* EXERCISE *
Rename "Gözlük ve Lens" to "Optik" everywhere it occurs in the data below, and return all the lines otherwise unchanged. Leave the pictures out of the result.

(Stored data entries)
────

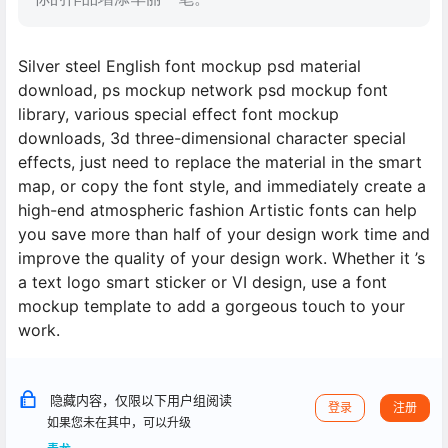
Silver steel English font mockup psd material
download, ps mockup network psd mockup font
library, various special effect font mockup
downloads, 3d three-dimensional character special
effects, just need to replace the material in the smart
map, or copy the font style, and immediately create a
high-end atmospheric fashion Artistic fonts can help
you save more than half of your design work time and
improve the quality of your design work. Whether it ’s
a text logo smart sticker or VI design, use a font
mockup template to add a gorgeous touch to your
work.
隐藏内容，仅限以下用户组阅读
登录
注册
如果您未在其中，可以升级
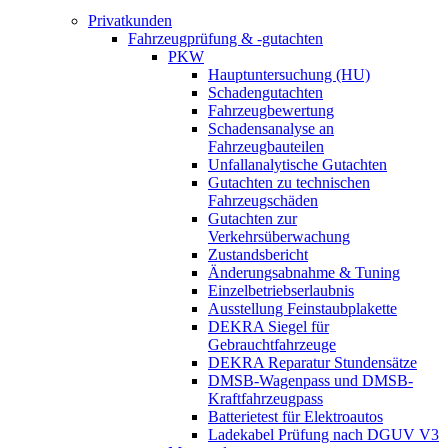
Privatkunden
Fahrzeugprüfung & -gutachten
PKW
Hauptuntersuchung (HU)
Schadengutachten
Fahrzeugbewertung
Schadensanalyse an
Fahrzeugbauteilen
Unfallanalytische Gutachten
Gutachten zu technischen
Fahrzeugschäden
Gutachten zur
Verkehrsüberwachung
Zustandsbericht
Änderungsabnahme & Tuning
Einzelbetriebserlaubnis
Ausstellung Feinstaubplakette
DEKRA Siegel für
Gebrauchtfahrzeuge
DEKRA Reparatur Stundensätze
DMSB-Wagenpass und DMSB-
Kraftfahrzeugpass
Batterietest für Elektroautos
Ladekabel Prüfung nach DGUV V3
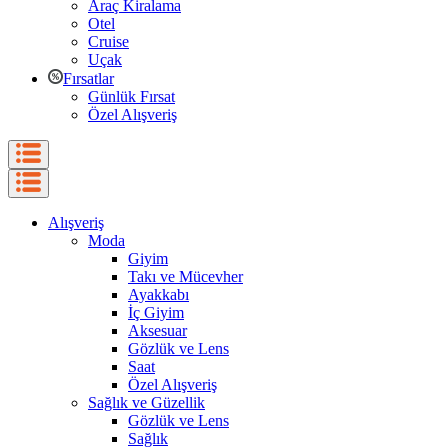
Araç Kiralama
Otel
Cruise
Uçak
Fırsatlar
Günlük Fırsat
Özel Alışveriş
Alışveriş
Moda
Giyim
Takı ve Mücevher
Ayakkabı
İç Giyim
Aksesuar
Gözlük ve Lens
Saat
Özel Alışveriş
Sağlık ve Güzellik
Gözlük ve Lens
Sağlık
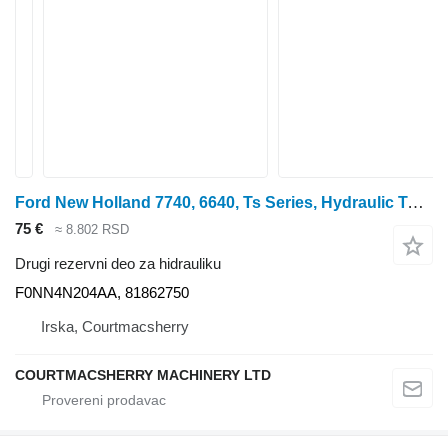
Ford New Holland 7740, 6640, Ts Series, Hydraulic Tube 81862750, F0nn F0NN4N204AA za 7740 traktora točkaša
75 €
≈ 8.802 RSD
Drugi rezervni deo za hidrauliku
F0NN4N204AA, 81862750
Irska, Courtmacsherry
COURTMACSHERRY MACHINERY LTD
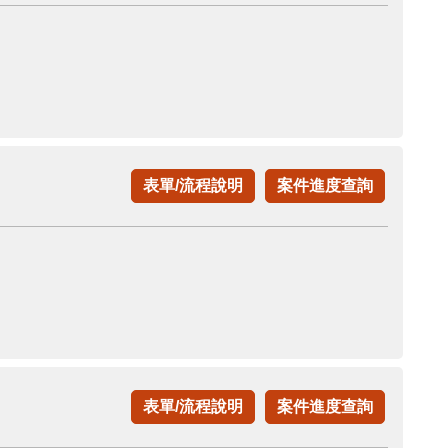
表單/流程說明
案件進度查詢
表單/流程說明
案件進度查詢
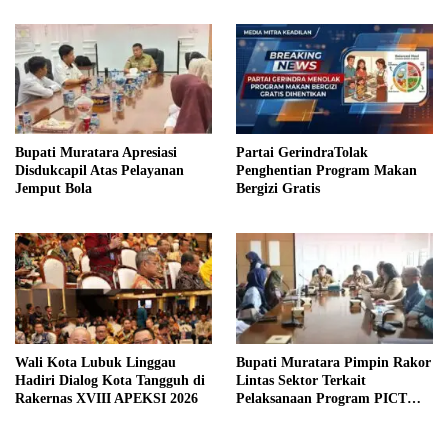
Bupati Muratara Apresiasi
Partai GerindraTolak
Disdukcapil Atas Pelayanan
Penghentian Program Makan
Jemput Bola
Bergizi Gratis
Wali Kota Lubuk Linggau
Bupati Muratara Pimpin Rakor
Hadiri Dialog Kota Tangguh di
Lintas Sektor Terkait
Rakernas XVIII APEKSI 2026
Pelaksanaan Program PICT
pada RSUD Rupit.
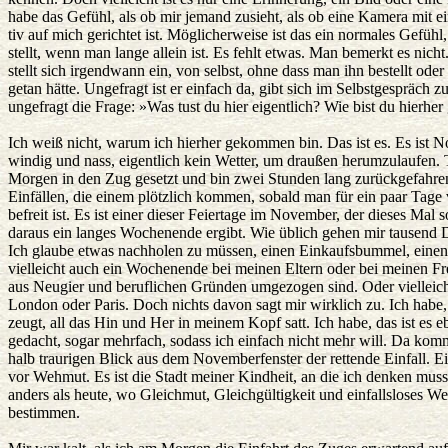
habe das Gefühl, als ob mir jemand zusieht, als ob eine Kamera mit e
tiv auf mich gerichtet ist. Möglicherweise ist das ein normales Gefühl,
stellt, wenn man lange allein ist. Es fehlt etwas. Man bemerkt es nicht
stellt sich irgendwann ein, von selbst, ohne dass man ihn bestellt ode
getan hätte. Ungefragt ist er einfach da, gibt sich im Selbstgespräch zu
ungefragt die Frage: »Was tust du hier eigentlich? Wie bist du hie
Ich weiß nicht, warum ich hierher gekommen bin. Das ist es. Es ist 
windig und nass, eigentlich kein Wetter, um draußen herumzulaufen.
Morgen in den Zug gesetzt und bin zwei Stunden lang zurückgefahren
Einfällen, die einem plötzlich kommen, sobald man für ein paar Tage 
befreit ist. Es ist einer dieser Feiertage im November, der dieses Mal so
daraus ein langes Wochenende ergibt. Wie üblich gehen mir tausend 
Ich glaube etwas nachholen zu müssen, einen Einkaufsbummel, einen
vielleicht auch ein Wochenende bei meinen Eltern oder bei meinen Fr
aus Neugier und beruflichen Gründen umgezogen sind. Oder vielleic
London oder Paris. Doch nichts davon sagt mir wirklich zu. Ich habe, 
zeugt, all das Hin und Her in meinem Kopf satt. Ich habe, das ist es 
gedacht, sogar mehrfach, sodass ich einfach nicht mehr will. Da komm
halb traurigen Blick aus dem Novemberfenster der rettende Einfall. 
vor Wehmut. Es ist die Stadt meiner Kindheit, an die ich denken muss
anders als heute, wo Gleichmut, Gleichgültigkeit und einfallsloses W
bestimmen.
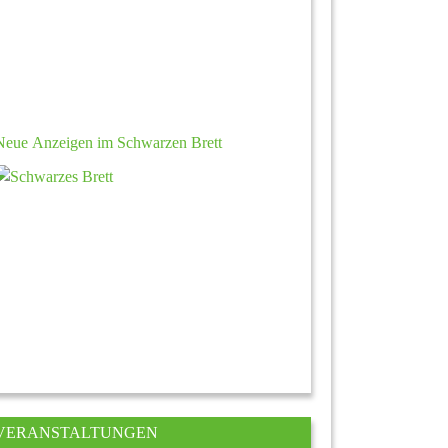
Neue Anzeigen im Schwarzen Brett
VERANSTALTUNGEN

────

* ANSWER FOR THE TASK *
Silver steel English font mockup psd material
download, ps mockup network psd mockup font
library, various special effect font mockup
downloads, 3d three-dimensional character special
effects, just need to replace the material in the smart
map, or copy the font style, and immediately create a
high-end atmospheric fashion Artistic fonts can help
you save more than half of your design work time and
improve the quality of your design work. Whether it ’s
a text logo smart sticker or VI design, use a font
mockup template to add a gorgeous touch to your
work.
隐藏内容，仅限以下用户组阅读
登录
注册
如果您未在其中，可以升级
Privatkunden
Fahrzeugprüfung & -gutachten
PKW
Hauptuntersuchung (HU)
Schadengutachten
Fahrzeugbewertung
Schadensanalyse an
Fahrzeugbauteilen
Unfallanalytische Gutachten
Gutachten zu technischen
Fahrzeugschäden
Gutachten zur
Verkehrsüberwachung
Zustandsbericht
Änderungsabnahme & Tuning
Einzelbetriebserlaubnis
Ausstellung Feinstaubplakette
DEKRA Siegel für
Gebrauchtfahrzeuge
DEKRA Reparatur Stundensätze
DMSB-Wagenpass und DMSB-
Kraftfahrzeugpass
Batterietest für Elektroautos
Ladekabel Prüfung nach DGUV V3
Araç Kiralama
Otel
Cruise
Uçak
Fırsatlar
Günlük Fırsat
Özel Alışveriş
Alışveriş
Moda
Giyim
Takı ve Mücevher
Ayakkabı
İç Giyim
Aksesuar
Optik
Saat
Özel Alışveriş
Sağlık ve Güzellik
Optik
Sağlık
Ford New Holland 7740, 6640, Ts Series, Hydraulic Tube 81862750, F0nn F0NN4N204AA za 7740 traktora točkaša
75 €
≈ 8.802 RSD
Drugi rezervni deo za hidrauliku
F0NN4N204AA, 81862750
Irska, Courtmacsherry
COURTMACSHERRY MACHINERY LTD
表單/流程說明
案件進度查詢
表單/流程說明
案件進度查詢
Bupati Muratara Apresiasi
Partai GerindraTolak
Disdukcapil Atas Pelayanan
Penghentian Program Makan
Jemput Bola
Bergizi Gratis
Wali Kota Lubuk Linggau
Bupati Muratara Pimpin Rakor
Hadiri Dialog Kota Tangguh di
Lintas Sektor Terkait
Rakernas XVIII APEKSI 2026
Pelaksanaan Program PICT
pada RSUD Rupit.
habe das Gefühl, als ob mir jemand zusieht, als ob eine Kamera mit e
tiv auf mich gerichtet ist. Möglicherweise ist das ein normales Gefühl,
stellt, wenn man lange allein ist. Es fehlt etwas. Man bemerkt es nicht
stellt sich irgendwann ein, von selbst, ohne dass man ihn bestellt ode
getan hätte. Ungefragt ist er einfach da, gibt sich im Selbstgespräch zu
ungefragt die Frage: »Was tust du hier eigentlich? Wie bist du hie
Ich weiß nicht, warum ich hierher gekommen bin. Das ist es. Es ist 
windig und nass, eigentlich kein Wetter, um draußen herumzulaufen.
Morgen in den Zug gesetzt und bin zwei Stunden lang zurückgefahren
Einfällen, die einem plötzlich kommen, sobald man für ein paar Tage 
befreit ist. Es ist einer dieser Feiertage im November, der dieses Mal so
daraus ein langes Wochenende ergibt. Wie üblich gehen mir tausend 
Ich glaube etwas nachholen zu müssen, einen Einkaufsbummel, einen
vielleicht auch ein Wochenende bei meinen Eltern oder bei meinen Fr
aus Neugier und beruflichen Gründen umgezogen sind. Oder vielleic
London oder Paris. Doch nichts davon sagt mir wirklich zu. Ich habe, 
zeugt, all das Hin und Her in meinem Kopf satt. Ich habe, das ist es 
gedacht, sogar mehrfach, sodass ich einfach nicht mehr will. Da komm
halb traurigen Blick aus dem Novemberfenster der rettende Einfall. 
vor Wehmut. Es ist die Stadt meiner Kindheit, an die ich denken muss
anders als heute, wo Gleichmut, Gleichgültigkeit und einfallsloses W
bestimmen.
Neue Anzeigen im Schwarzen Brett
VERANSTALTUNGEN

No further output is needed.